Recall how closely the danger of a conflict of unprecedented proportions was threatening just this year over North Korea’s nuclear and missile program, when the US seemed all too ready to resort to nuclear weapons to resolve that issue regardless of the physical consequences to Japan and South Korea.
Just lately the US has reimposed crippling sanctions on Iran regardless of the fact that Iran has adhered fully to the UN Security Council endorsed multilateral agreement to restrain its nuclear program. Could this degree of hostility lead to military conflict in that region, in support of which the US might call upon its ‘allies,’ including Australia, as it did over Iraq in 2003?
The ongoing trade war, which the US is now deeming a Cold War, with China could have even more devastating consequences, possibly tearing the ANZUS alliance apart should Australia be forced to take sides which we could barely avoid given our involvement in the Pine Gap Joint Facility. (A matter dramatically illustrated in the ABC TV mini-series ‘Pine Gap.’)

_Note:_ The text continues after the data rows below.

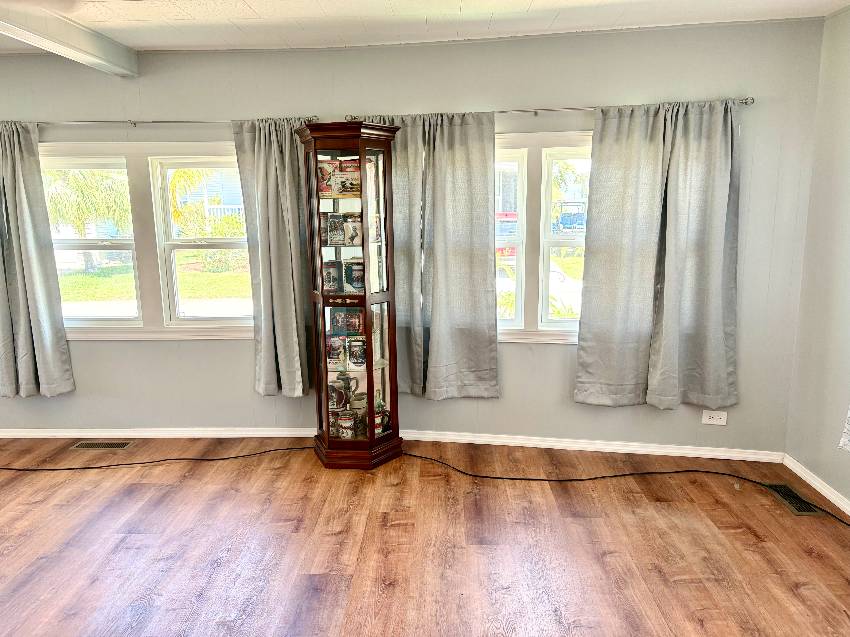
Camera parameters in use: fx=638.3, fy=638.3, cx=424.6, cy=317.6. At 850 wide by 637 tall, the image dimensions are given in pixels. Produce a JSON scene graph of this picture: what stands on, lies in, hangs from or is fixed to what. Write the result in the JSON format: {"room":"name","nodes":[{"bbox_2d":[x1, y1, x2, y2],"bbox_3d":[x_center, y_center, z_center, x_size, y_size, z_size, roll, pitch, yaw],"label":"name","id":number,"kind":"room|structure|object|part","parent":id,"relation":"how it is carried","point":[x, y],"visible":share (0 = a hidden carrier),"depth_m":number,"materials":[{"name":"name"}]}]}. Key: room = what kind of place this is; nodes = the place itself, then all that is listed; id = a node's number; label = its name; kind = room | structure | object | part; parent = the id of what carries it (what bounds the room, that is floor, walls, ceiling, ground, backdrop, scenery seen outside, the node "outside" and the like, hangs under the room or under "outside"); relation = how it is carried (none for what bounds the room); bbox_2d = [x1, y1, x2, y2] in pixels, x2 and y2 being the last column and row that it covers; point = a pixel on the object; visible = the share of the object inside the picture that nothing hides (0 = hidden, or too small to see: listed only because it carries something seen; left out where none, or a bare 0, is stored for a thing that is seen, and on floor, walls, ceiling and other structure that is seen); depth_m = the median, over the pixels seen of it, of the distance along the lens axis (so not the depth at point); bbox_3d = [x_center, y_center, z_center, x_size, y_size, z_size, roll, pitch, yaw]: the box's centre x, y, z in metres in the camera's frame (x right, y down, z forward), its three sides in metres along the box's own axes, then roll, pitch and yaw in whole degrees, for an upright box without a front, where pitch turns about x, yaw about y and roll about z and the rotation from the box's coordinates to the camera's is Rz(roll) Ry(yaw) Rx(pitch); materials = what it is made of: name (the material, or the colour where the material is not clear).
{"room":"living room","nodes":[
{"label":"living room","id":0,"kind":"room"},
{"bbox_2d":[0,19,821,453],"bbox_3d":[-1.326,-0.404,4.050,7.344,2.535,0.284,0,11,1],"label":"back wall","id":1,"kind":"structure","parent":0,"point":[597,90],"depth_m":3.88,"materials":[{"name":"paint"}]},
{"bbox_2d":[41,141,254,340],"bbox_3d":[-1.810,-0.489,4.228,1.658,1.311,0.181,0,11,1],"label":"window","id":2,"kind":"structure","parent":1,"relation":"in","point":[108,322],"depth_m":4.22,"materials":[{"name":"white"}]},
{"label":"sash","id":3,"kind":"part","parent":2,"relation":"part of","materials":[{"name":"white"}]},
{"bbox_2d":[3,118,318,125],"bbox_3d":[-1.870,-1.199,3.933,2.458,0.048,0.120,0,11,1],"label":"curtain rod","id":4,"kind":"object","parent":1,"relation":"attached to","point":[190,122],"visible":0.81,"depth_m":3.89,"materials":[{"name":"silver metal"}]},
{"bbox_2d":[0,122,74,398],"bbox_3d":[-2.672,-0.334,4.029,0.663,1.784,0.130,0,11,1],"label":"curtain","id":5,"kind":"object","parent":4,"relation":"hanging from","point":[27,234],"visible":0.99,"depth_m":4.05,"materials":[{"name":"grey fabric"}]},
{"bbox_2d":[231,116,312,397],"bbox_3d":[-0.885,-0.342,4.004,0.561,1.808,0.130,0,11,1],"label":"curtain","id":6,"kind":"object","parent":4,"relation":"hanging from","point":[285,259],"visible":0.89,"depth_m":4.00,"materials":[{"name":"fabric"}]},
{"bbox_2d":[0,426,783,460],"bbox_3d":[-0.704,0.808,4.185,5.435,0.075,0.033,0,11,1],"label":"baseboard","id":7,"kind":"structure","parent":1,"relation":"attached to","point":[57,434],"depth_m":4.16,"materials":[{"name":"white paint"}]},
{"bbox_2d":[495,132,591,343],"bbox_3d":[0.716,-0.481,4.006,1.577,1.322,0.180,1,11,9],"label":"window","id":8,"kind":"structure","parent":1,"relation":"in","point":[537,181],"depth_m":3.99,"materials":[{"name":"white glass"}]},
{"bbox_2d":[337,98,752,119],"bbox_3d":[0.670,-1.193,3.659,2.463,0.051,0.126,0,11,1],"label":"curtain rod","id":9,"kind":"object","parent":1,"relation":"attached to","point":[546,109],"visible":0.73,"depth_m":3.62,"materials":[{"name":"silver metal"}]},
{"bbox_2d":[362,112,498,400],"bbox_3d":[-0.010,-0.349,3.891,0.899,1.766,0.127,0,11,1],"label":"curtain","id":10,"kind":"object","parent":9,"relation":"hanging from","point":[458,172],"visible":0.85,"depth_m":3.88,"materials":[{"name":"fabric"}]},
{"bbox_2d":[574,101,742,409],"bbox_3d":[1.355,-0.325,3.644,0.904,1.765,0.137,0,11,1],"label":"curtain","id":11,"kind":"object","parent":9,"relation":"hanging from","point":[717,234],"visible":0.99,"depth_m":3.64,"materials":[{"name":"grey fabric"}]},
{"bbox_2d":[701,410,727,425],"bbox_3d":[1.747,0.599,3.846,0.126,0.082,0.011,0,11,1],"label":"wall socket","id":12,"kind":"object","parent":1,"relation":"attached to","point":[722,420],"visible":0.99,"depth_m":3.84,"materials":[{"name":"white plastic"}]},
{"bbox_2d":[0,435,849,636],"bbox_3d":[-1.372,1.366,1.785,7.544,0.114,5.551,0,11,1],"label":"floor","id":13,"kind":"structure","parent":0,"point":[564,614],"depth_m":2.97,"materials":[{"name":"brown wood"}]},
{"bbox_2d":[72,440,133,449],"bbox_3d":[-2.135,0.845,4.239,0.361,0.007,0.134,0,11,1],"label":"floor vent","id":14,"kind":"object","parent":13,"relation":"in","point":[106,445],"visible":0.98,"depth_m":4.23,"materials":[{"name":"metal"}]},
{"bbox_2d":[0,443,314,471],"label":"power cord","id":15,"kind":"object","parent":13,"relation":"on","point":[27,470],"visible":0.98,"depth_m":3.94,"materials":[{"name":"black plastic"}]},
{"bbox_2d":[295,122,402,471],"bbox_3d":[-0.431,-0.082,3.810,0.552,1.965,0.486,0,11,1],"label":"curio cabinet","id":16,"kind":"object","parent":13,"relation":"on","point":[370,391],"visible":0.96,"depth_m":3.69,"materials":[{"name":"brown wood"}]},
{"bbox_2d":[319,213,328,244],"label":"can","id":17,"kind":"object","parent":16,"relation":"in","point":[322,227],"visible":0.43,"depth_m":3.75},
{"bbox_2d":[317,160,338,197],"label":"box","id":18,"kind":"object","parent":16,"relation":"in","point":[328,165],"visible":0.83,"depth_m":3.69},
{"bbox_2d":[322,260,340,292],"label":"box","id":19,"kind":"object","parent":16,"relation":"in","point":[329,279],"visible":0.98,"depth_m":3.79,"materials":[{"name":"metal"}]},
{"bbox_2d":[326,212,344,244],"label":"box","id":20,"kind":"object","parent":16,"relation":"in","point":[331,231],"visible":0.97,"depth_m":3.68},
{"bbox_2d":[326,334,344,366],"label":"box","id":21,"kind":"object","parent":16,"relation":"in","point":[337,355],"visible":0.95,"depth_m":3.87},
{"bbox_2d":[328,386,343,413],"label":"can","id":22,"kind":"object","parent":16,"relation":"in","point":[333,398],"visible":0.84,"depth_m":3.95,"materials":[{"name":"metal"}]},
{"bbox_2d":[337,410,355,437],"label":"beer stein","id":23,"kind":"object","parent":16,"relation":"in","point":[344,425],"visible":0.99,"depth_m":3.87,"materials":[{"name":"ceramic"}]},
{"bbox_2d":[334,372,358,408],"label":"beer stein","id":24,"kind":"object","parent":16,"relation":"in","point":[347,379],"visible":0.94,"depth_m":4.01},
{"bbox_2d":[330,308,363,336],"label":"box","id":25,"kind":"object","parent":16,"relation":"in","point":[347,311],"visible":0.98,"depth_m":3.84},
{"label":"glass door","id":26,"kind":"part","parent":16,"relation":"part of","materials":[{"name":"glass"}]},
{"bbox_2d":[336,158,360,195],"bbox_3d":[-0.427,-0.814,3.701,0.132,0.194,0.096,2,11,13],"label":"box","id":27,"kind":"object","parent":16,"relation":"in","point":[349,186],"visible":0.96,"depth_m":3.66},
{"bbox_2d":[344,215,362,246],"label":"box","id":28,"kind":"object","parent":16,"relation":"in","point":[358,234],"visible":0.97,"depth_m":3.70,"materials":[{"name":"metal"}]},
{"bbox_2d":[343,258,364,292],"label":"box","id":29,"kind":"object","parent":16,"relation":"in","point":[358,281],"visible":0.98,"depth_m":3.77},
{"bbox_2d":[349,335,366,368],"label":"box","id":30,"kind":"object","parent":16,"relation":"in","point":[356,363],"visible":0.98,"depth_m":3.83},
{"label":"base","id":31,"kind":"part","parent":16,"relation":"part of","materials":[{"name":"brown wood"}]},
{"bbox_2d":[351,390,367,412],"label":"beer stein","id":32,"kind":"object","parent":16,"relation":"in","point":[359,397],"visible":0.85,"depth_m":3.98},
{"bbox_2d":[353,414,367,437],"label":"beer stein","id":33,"kind":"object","parent":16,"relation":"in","point":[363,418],"visible":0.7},
{"bbox_2d":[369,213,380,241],"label":"beer can","id":34,"kind":"object","parent":16,"relation":"in","point":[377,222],"visible":0.57,"depth_m":3.75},
{"bbox_2d":[373,402,389,435],"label":"beer stein","id":35,"kind":"object","parent":16,"relation":"in","point":[377,427],"visible":0.72,"depth_m":3.92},
{"bbox_2d":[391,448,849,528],"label":"cable","id":36,"kind":"object","parent":13,"relation":"on","point":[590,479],"visible":0.97,"depth_m":3.66,"materials":[{"name":"black plastic"}]},
{"bbox_2d":[762,482,825,515],"bbox_3d":[1.946,0.960,3.391,0.155,0.007,0.363,0,11,1],"label":"floor vent","id":37,"kind":"object","parent":13,"relation":"in","point":[799,509],"visible":0.74,"depth_m":3.37,"materials":[{"name":"metal"}]},
{"bbox_2d":[0,0,849,52],"bbox_3d":[-1.366,-1.253,1.495,7.321,0.115,5.377,0,11,1],"label":"ceiling","id":38,"kind":"structure","parent":0,"point":[539,2],"depth_m":3.33,"materials":[{"name":"white paint"}]},
{"bbox_2d":[0,2,138,76],"bbox_3d":[-1.901,-1.136,1.651,0.174,0.140,4.990,0,11,1],"label":"ceiling beam","id":39,"kind":"structure","parent":38,"relation":"attached to","point":[74,36],"depth_m":3.23,"materials":[{"name":"white paint"}]},
{"bbox_2d":[784,2,849,508],"bbox_3d":[2.187,0.073,1.320,0.171,2.561,5.023,0,11,1],"label":"right wall","id":40,"kind":"structure","parent":0,"point":[847,124],"depth_m":3.42,"materials":[{"name":"paint"}]},
{"bbox_2d":[783,455,849,515],"bbox_3d":[2.112,1.303,1.444,0.016,0.073,4.845,0,11,1],"label":"baseboard","id":41,"kind":"structure","parent":40,"relation":"attached to","point":[824,493],"depth_m":3.48,"materials":[{"name":"white paint"}]},
{"bbox_2d":[839,406,849,451],"bbox_3d":[2.019,-0.142,2.451,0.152,1.726,0.950,0,11,1],"label":"curtain","id":42,"kind":"object","parent":40,"relation":"attached to","point":[843,438],"visible":0.99,"depth_m":2.99,"materials":[{"name":"white fabric"}]},
{"label":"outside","id":43,"kind":"structure","parent":0,"visible":0},
{"bbox_2d":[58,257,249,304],"label":"lawn","id":44,"kind":"structure","parent":43,"point":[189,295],"materials":[{"name":"green plant"}]},
{"bbox_2d":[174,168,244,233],"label":"house","id":45,"kind":"structure","parent":43,"point":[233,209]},
{"label":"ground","id":46,"kind":"structure","parent":43,"visible":0},
{"bbox_2d":[44,167,132,268],"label":"palm tree","id":47,"kind":"object","parent":46,"relation":"on","point":[83,184],"visible":0.57,"materials":[{"name":"plant"}]},
{"bbox_2d":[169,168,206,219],"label":"palm tree","id":48,"kind":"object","parent":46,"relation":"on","point":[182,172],"visible":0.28,"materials":[{"name":"plant"}]},
{"bbox_2d":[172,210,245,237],"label":"shrub","id":49,"kind":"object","parent":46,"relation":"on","point":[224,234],"visible":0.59,"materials":[{"name":"green plant"}]},
{"bbox_2d":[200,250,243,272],"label":"shrub","id":50,"kind":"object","parent":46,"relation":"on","point":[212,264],"visible":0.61,"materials":[{"name":"green plant"}]},
{"bbox_2d":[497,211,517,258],"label":"red vehicle","id":51,"kind":"object","parent":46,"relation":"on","point":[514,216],"visible":0.22,"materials":[{"name":"red"}]},
{"bbox_2d":[496,259,580,316],"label":"car","id":52,"kind":"object","parent":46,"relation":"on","point":[556,277],"visible":0.27,"materials":[{"name":"white"}]},
{"bbox_2d":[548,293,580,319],"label":"plant","id":53,"kind":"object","parent":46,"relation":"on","point":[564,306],"visible":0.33,"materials":[{"name":"green plant"}]},
{"bbox_2d":[553,201,586,233],"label":"truck","id":54,"kind":"object","parent":46,"relation":"on","point":[565,223],"visible":0.61,"materials":[{"name":"blue"}]}
]}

Since the Korean War in the early 1950s, the US has committed a series of political and strategic misjudgements in its war decisions. Does this give us confidence about its future decisions and for a policy of going along with those decisions even when they do not directly involve our national interests? Nationalism and irrationality are on the rise, increasing the chances of conflict over silly issues.
These will raise difficult questions for future Australian governments. It is essential however that any decisions we make with potentially devastating consequences are thoroughly thought through and discussed by the wider public and the Parliament before another ill-considered military commitment is presented to the Australian people as a fait accompli.